Something funny happens when your kids grow up. They grow bigger. And they also have more stuff. In the past year our house has felt like the walls have been closing in on us a bit. Our house is relatively small for a family of 5 by typical North American standards. It's a 1065 square foot bungalow with no garage. When we bought it 13 1/2 years ago it felt really big to us. We only had wee Hannah and there were a few rooms to fill. Now we fill them up and are usually overflowing.
It was the "overflowing" part (as well as the lack of garage) that prompted us to start looking for a different house last Spring. We had really specific parameters, as well as a really specific geographic location that we'd consider. This was a move that was supposed to make our lives simpler and less cluttered with more room to breathe and less ice to chip off of the windshield. We said we wouldn't move unless it was the "perfect house in the perfect location" (something that probably doesn't really exist), because there was too much good about where we were.
We've spent the past several months weeding through listings and seeing houses. I'd say we've seen about 15 houses in since April, with the last one, for the second time just this afternoon. Until this afternoon we were pretty sure we would be putting in an offer on this one. Some things seemed perfect. It had 4 bedrooms upstairs, it had lots of room in the living room, dining room, and family room for people. We knew just how we'd gut the kitchen and start it all over again, and the yard and gazebo were beautiful. The extra-wide double garage was big enough for our vehicles and our bikes. It wasn't in the area we really wanted to live in, but we thought we could over-look that to get the other stuff.
We took the girls, and Mike's long-suffering kitchen-designing sister Corina, to see it yesterday. We spent an hour pouring through the house, taking some measurements, imagining where we'd put things and who would get which room.
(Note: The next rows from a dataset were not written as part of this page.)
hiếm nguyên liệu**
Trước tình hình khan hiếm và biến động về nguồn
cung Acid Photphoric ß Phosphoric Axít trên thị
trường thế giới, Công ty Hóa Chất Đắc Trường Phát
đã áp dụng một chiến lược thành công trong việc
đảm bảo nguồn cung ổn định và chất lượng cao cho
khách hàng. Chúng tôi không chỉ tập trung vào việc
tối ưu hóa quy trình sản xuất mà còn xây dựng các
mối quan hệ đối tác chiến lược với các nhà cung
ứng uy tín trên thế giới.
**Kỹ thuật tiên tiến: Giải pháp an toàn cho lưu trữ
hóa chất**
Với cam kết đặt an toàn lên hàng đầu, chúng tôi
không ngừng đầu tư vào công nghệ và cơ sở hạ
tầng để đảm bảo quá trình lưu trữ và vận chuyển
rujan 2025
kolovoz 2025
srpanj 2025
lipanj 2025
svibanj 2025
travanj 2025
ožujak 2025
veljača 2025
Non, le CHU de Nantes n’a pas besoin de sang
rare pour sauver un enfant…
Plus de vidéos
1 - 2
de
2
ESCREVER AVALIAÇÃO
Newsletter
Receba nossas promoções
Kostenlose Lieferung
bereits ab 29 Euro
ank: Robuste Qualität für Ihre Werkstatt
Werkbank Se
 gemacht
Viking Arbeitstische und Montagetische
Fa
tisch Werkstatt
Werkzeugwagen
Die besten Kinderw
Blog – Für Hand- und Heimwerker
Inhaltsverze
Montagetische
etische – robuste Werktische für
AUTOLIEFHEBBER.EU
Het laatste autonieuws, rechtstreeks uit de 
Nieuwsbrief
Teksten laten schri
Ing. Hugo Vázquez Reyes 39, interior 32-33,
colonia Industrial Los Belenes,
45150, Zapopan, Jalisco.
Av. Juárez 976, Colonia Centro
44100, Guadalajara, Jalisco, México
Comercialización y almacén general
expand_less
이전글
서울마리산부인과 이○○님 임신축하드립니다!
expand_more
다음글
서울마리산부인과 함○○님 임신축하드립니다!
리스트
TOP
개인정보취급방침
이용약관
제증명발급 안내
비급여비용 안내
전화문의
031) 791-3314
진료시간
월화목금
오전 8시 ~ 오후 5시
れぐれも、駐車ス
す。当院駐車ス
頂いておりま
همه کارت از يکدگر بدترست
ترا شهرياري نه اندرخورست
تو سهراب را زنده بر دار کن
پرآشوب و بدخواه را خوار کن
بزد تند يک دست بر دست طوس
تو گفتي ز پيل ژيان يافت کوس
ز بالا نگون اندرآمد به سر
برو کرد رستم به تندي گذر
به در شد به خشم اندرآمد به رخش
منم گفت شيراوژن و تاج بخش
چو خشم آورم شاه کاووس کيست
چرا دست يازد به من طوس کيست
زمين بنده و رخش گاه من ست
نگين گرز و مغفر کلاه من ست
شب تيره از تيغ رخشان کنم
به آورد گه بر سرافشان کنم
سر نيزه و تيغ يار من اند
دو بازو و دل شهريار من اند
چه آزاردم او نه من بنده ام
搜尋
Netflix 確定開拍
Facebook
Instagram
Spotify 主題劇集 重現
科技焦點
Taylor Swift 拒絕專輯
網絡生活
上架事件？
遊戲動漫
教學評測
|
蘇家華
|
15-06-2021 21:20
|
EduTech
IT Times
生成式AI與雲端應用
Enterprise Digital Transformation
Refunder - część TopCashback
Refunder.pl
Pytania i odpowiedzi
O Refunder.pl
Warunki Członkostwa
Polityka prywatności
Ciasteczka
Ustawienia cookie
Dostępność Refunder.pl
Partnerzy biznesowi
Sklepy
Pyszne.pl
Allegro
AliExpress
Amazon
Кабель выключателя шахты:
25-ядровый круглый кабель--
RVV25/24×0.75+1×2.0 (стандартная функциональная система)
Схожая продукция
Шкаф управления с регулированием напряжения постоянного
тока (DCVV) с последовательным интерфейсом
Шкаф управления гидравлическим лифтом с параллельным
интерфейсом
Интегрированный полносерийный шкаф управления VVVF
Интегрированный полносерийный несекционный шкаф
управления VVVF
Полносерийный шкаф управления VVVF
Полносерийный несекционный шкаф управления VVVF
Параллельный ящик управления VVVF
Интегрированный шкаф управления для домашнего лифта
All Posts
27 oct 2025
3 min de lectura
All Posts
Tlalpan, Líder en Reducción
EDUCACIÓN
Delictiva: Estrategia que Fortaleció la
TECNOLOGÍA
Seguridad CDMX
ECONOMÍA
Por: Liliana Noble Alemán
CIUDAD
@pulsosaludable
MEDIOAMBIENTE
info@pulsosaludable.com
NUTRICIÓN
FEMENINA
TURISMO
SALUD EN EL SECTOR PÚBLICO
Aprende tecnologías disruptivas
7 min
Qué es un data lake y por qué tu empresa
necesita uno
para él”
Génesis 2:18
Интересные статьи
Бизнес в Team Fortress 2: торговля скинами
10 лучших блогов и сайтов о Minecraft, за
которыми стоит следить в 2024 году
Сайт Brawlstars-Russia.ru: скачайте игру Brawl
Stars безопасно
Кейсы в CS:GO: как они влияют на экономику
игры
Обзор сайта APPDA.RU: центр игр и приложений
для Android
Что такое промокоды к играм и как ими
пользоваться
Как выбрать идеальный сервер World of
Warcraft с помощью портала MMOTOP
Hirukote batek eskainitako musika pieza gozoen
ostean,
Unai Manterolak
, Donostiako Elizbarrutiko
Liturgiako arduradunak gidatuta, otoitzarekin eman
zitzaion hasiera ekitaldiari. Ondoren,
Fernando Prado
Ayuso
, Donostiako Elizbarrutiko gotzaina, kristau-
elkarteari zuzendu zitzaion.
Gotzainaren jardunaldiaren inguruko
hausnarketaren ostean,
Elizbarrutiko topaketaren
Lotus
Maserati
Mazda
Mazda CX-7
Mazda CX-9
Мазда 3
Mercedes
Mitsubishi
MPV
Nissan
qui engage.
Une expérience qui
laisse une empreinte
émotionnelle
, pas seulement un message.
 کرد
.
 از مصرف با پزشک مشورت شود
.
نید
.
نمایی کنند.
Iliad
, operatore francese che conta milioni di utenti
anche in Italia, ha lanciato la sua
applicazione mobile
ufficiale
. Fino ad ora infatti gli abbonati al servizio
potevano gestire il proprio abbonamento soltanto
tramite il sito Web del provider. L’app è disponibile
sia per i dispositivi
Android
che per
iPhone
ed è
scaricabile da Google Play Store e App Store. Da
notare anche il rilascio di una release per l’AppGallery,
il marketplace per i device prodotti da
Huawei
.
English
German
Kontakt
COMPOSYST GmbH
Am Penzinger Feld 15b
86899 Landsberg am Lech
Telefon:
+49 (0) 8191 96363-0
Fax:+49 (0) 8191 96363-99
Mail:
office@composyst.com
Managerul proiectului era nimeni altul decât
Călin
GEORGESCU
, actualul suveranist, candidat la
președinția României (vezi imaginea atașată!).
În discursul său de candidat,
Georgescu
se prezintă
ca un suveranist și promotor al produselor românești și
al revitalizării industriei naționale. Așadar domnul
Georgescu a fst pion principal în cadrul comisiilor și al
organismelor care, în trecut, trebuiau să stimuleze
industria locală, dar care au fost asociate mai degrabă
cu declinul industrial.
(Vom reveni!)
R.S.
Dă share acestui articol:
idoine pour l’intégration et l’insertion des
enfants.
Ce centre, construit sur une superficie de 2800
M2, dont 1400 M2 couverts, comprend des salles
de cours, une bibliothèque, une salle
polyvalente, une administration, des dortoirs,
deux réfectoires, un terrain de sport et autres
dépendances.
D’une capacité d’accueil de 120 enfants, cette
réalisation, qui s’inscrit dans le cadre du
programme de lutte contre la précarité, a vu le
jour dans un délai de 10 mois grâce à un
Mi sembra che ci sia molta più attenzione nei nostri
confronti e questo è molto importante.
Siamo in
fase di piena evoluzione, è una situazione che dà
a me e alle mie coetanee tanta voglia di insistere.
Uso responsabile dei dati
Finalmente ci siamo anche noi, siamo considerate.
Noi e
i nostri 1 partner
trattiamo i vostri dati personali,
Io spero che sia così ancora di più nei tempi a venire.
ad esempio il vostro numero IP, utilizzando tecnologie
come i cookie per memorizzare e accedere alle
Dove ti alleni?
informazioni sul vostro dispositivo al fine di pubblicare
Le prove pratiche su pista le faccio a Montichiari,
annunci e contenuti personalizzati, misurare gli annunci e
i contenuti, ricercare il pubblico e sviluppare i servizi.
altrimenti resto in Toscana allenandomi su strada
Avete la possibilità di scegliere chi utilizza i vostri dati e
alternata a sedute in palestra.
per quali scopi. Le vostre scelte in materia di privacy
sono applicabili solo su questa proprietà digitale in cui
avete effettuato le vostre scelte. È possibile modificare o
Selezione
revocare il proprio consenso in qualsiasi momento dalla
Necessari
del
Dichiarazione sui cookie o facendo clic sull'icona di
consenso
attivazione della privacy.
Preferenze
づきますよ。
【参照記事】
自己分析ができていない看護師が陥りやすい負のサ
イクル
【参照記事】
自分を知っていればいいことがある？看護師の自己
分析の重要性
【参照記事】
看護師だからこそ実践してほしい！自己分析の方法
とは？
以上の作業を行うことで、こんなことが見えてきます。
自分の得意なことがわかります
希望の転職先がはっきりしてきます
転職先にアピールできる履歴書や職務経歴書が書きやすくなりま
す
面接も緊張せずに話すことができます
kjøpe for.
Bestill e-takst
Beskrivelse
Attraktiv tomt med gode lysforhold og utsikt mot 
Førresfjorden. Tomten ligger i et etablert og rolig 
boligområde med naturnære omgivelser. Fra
We came home and made lists and crunched numbers and anticipated what different repairs and upgrades would cost us. Although there were things about the house the girls liked, they made it very clear to us that they really didn't want to move. We've heard this loop on repeat since last Spring. Anytime a move seems closer or a house seems better, their refrain gets louder. They don't care if their bedrooms are minuscule or if they almost tumble down the basement stairs when there is more than one person getting their shoes on at the same time, they tell us. They like where we are and they don't want to leave. We spent some time yesterday reassuring them that we will always try our very best to make decisions for our family that are for the best for everyone, and if we went ahead and bought this house, they would have to trust us to know it was a good decision for all of us.
Then this afternoon Mike and I went back alone to the Open House to take one last look. We went expecting to be more convinced than ever that it was perfect. Only when we got there, that wasn't the feeling we got. We noticed the work that would need to be done, and not the space. Our eyes found the cracks and the curling shingles instead of place our couch would go. But it wasn't just that. It was the packing and the planning, and the fixing things here to get ready to sell this house. It was the boxes and the expense, the tightened budget, the inability to take big family vacations and sign our kids up for extra saxophone lessons if they want them. As that mountain of things accumulated, all of the good things about the house got smaller and smaller. By the time we got into our car, we both agreed that we don't have it in us right now and that sometimes, maybe our girls are smarter than we are.
Somehow we always think bigger is better, and sometimes it really is. There is nothing wrong with bigger. But there is something good and satisfying about keeping things simple and manageable and consistent. (Remind me that I said this when I'm chipping a few inches of ice off the van in January when we're already late for school.) For now, our girls crave familiarity. They don't care if their room is tiny, or if we have to leave the house in shifts. They aren't unsatisfied. They need memories and holidays and things to remember and laugh about. We'd have those in the new house too, but they would likely be interspersed with more talk about budgets and dread of anything breaking down or falling apart.
For now, this is where we're staying. It's small and squishy, but we're all together. We have places to visit and things to do. We have neighbors we love and friend's houses that we can bike to. We have people to car-pool with, and relieved kids. For now, that's all we need. In a year it might look different. But for now, this is enough.